My Mirror (very slow):

http://mafteah.co.il/mafteah-sources/2.6.8-rc2-Mafteah2/2.6.8-rc2-Mafteah2.bz2

http://mafteah.co.il/mafteah-sources/2.6.8-rc2-Mafteah2/Mafteah-sources-2.6.8_rc2-r2.ebuild

Have fun  :Smile: 

And don't forget to report me any problems!!

----------

## Blutkind

get his stuff here too (faster mirror)

http://love-sources.climbatize.net/mafteah/2.6.8-rc2-Mafteah2.bz2

http://love-sources.climbatize.net/mafteah/Mafteah-sources-2.6.8_rc2-r2.ebuild

Have fun  :Very Happy: 

----------

## b-llwyd

Is this reiser4 snapshot the same as the one in love-sources? (except that they patch against diff sources)

----------

## Mafteah

 *b-llwyd wrote:*   

> Is this reiser4 snapshot the same as the one in love-sources? (except that they patch against diff sources)

 

Nope

Its the last patch here from today..

----------

## chrisdupre

Mafteah,

Thanks for the ebuild.  Going to try it and see how it works.  I will keep you updated.  One question, does anyone know where to find an ebuild for gcc3.4.1.  I was able to put it on my pure 64bit installation, but that was when 3.4.1 wasn't marked "Masked testing".  If anyone can help me with this it would be much appreciated.  
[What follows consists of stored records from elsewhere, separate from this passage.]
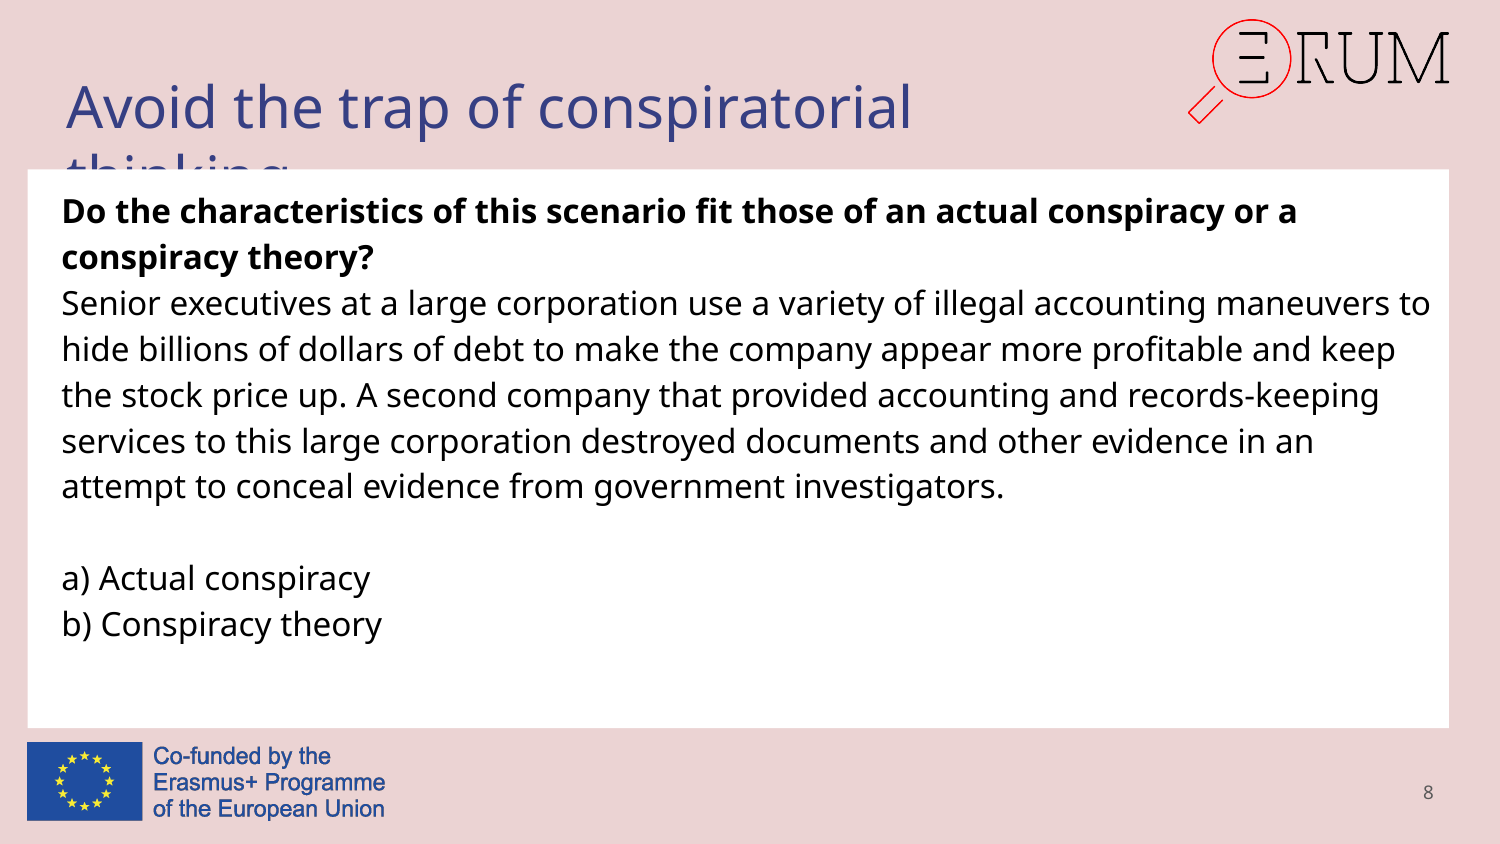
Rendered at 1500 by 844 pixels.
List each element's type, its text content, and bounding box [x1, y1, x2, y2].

slide_number 8 [1358, 761, 1449, 826]
picture [27, 742, 385, 821]
title Avoid the trap of conspiratorial thinking [51, 55, 1168, 150]
picture [1136, 0, 1500, 137]
list Do the characteristics of this scenario fit those of an actual conspiracy or a conspiracy theory? Senior executives at a large corporation use a variety of illegal accounting maneuvers to hide billions of dollars of debt to make the company appear more profitable and keep the stock price up. A second company that provided accounting and records-keeping services to this large corporation destroyed documents and other evidence in an attempt to conceal evidence from government investigators. a) Actual conspiracy b) Conspiracy theory [27, 169, 1449, 729]
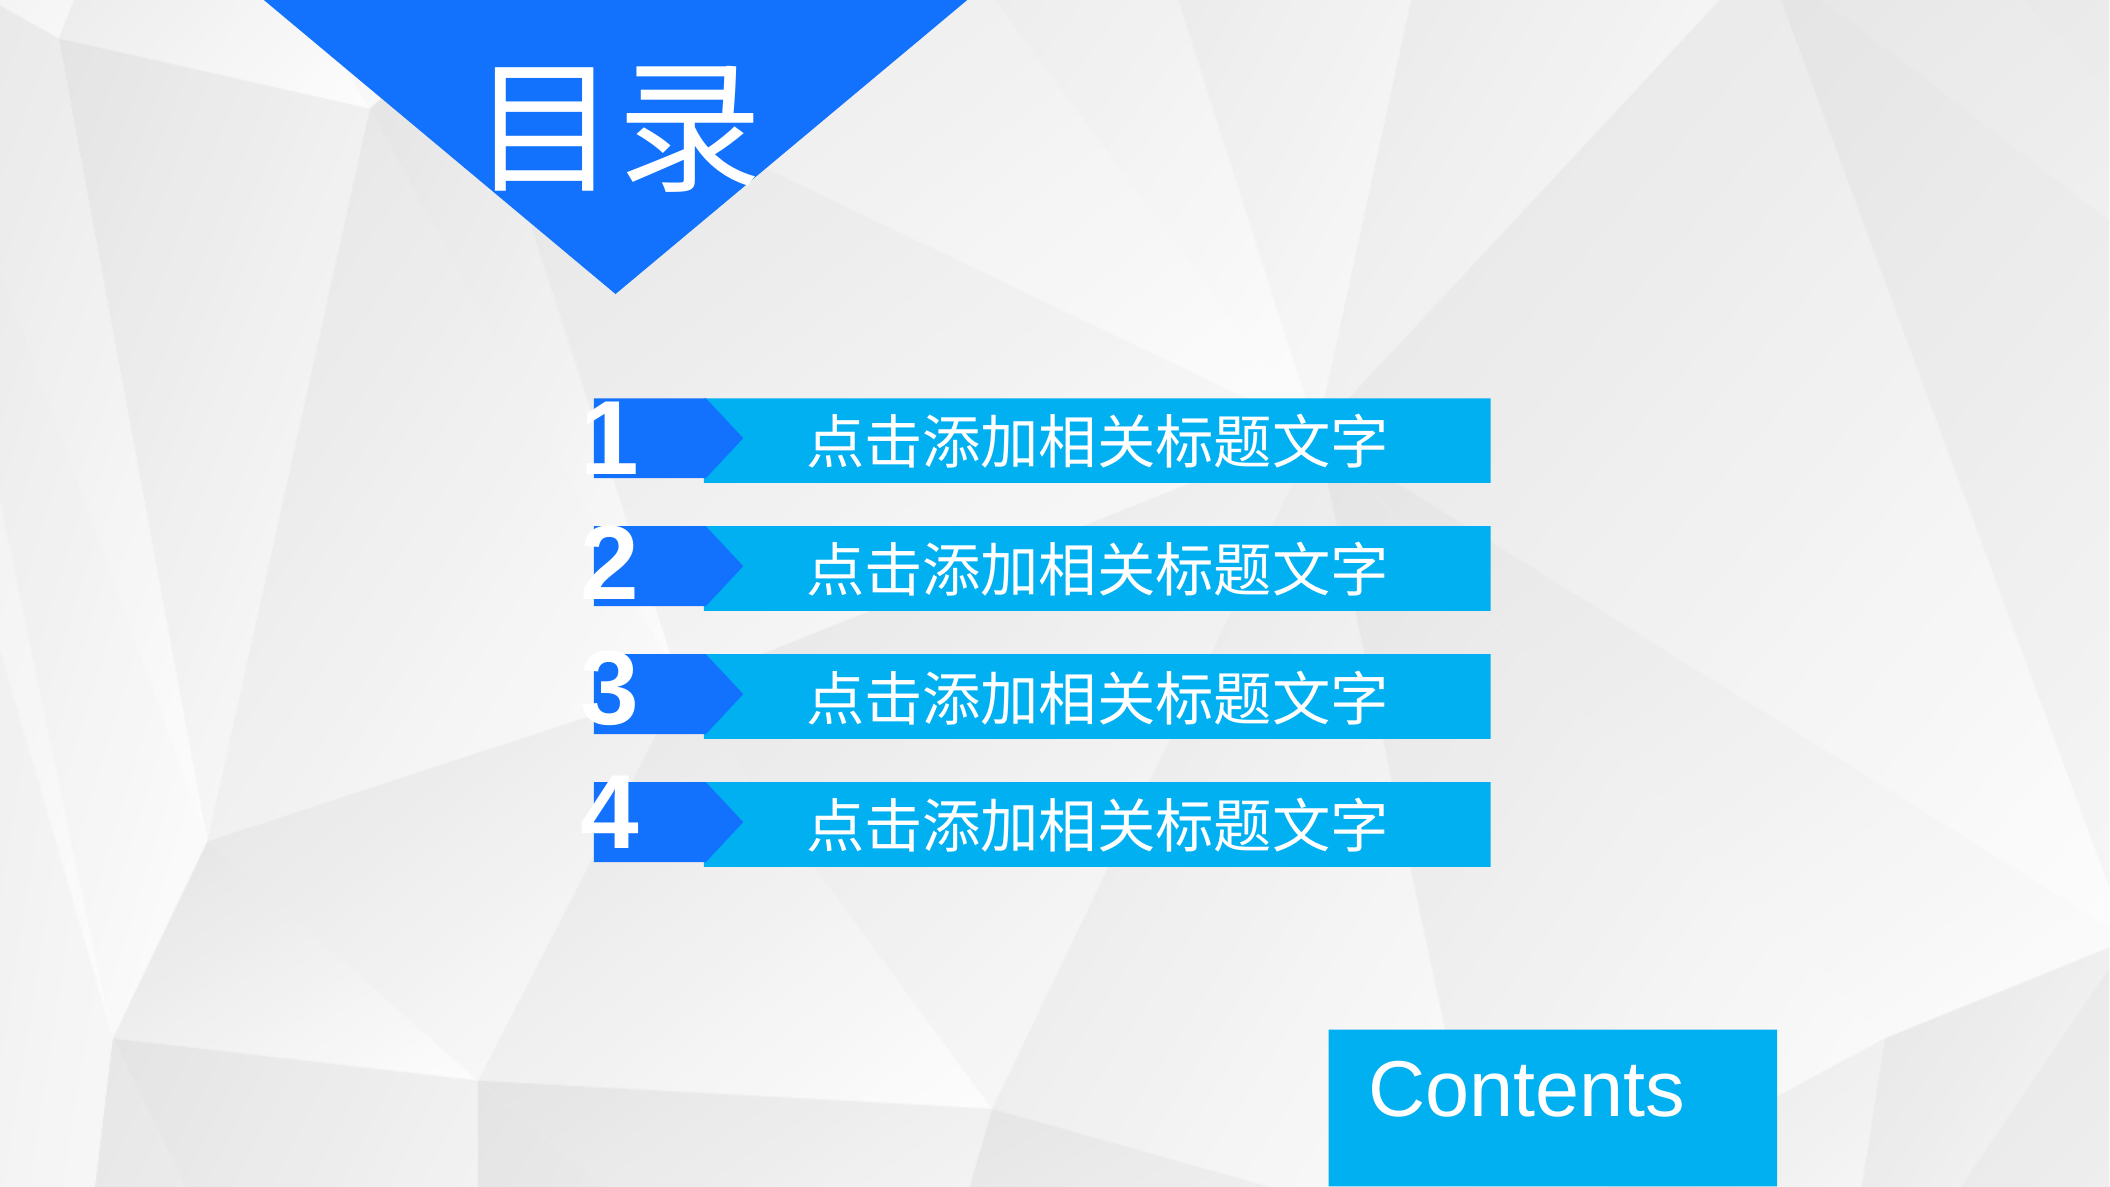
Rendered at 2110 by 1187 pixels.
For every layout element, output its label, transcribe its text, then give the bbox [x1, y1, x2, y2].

P.S. - I'm at work at the moment, but a stage2 system with reiser4 is compiling.  I used the gentoo mirrors for the stage2(2004.2)athlon-xp install.  I will see how it went when I go home at 0530 central.  If anyone can help with optimizing this machine let me know.  I heard about the renicing but I have no idea how to do this.  Anything else I would appreciate.

Athlon64 3200+

Gigabyte K8VT800M

512MB ram

NVIDIA 5600XT

Audigy

renicing - How do I do this?

gcc3.4.1 - ebuild anywhere?

Thanks

----------

## Mafteah

You better try rc3-Mafteah1

https://forums.gentoo.org/viewtopic.php?p=1408763

Gcc3.4.1 in portage just change the profile and the keywords

----------

## chrisdupre

WOOT o_0 that was quick, thanks for the response.  I will try rc3-Mafteah1.  I will try and change the profile and keywords to get gcc3.4.1 working.  I guess I just "emerge gcc" again to get gcc3.4.1.  

Hey Man Thanks for your time,

I will let you know how everything goes.

----------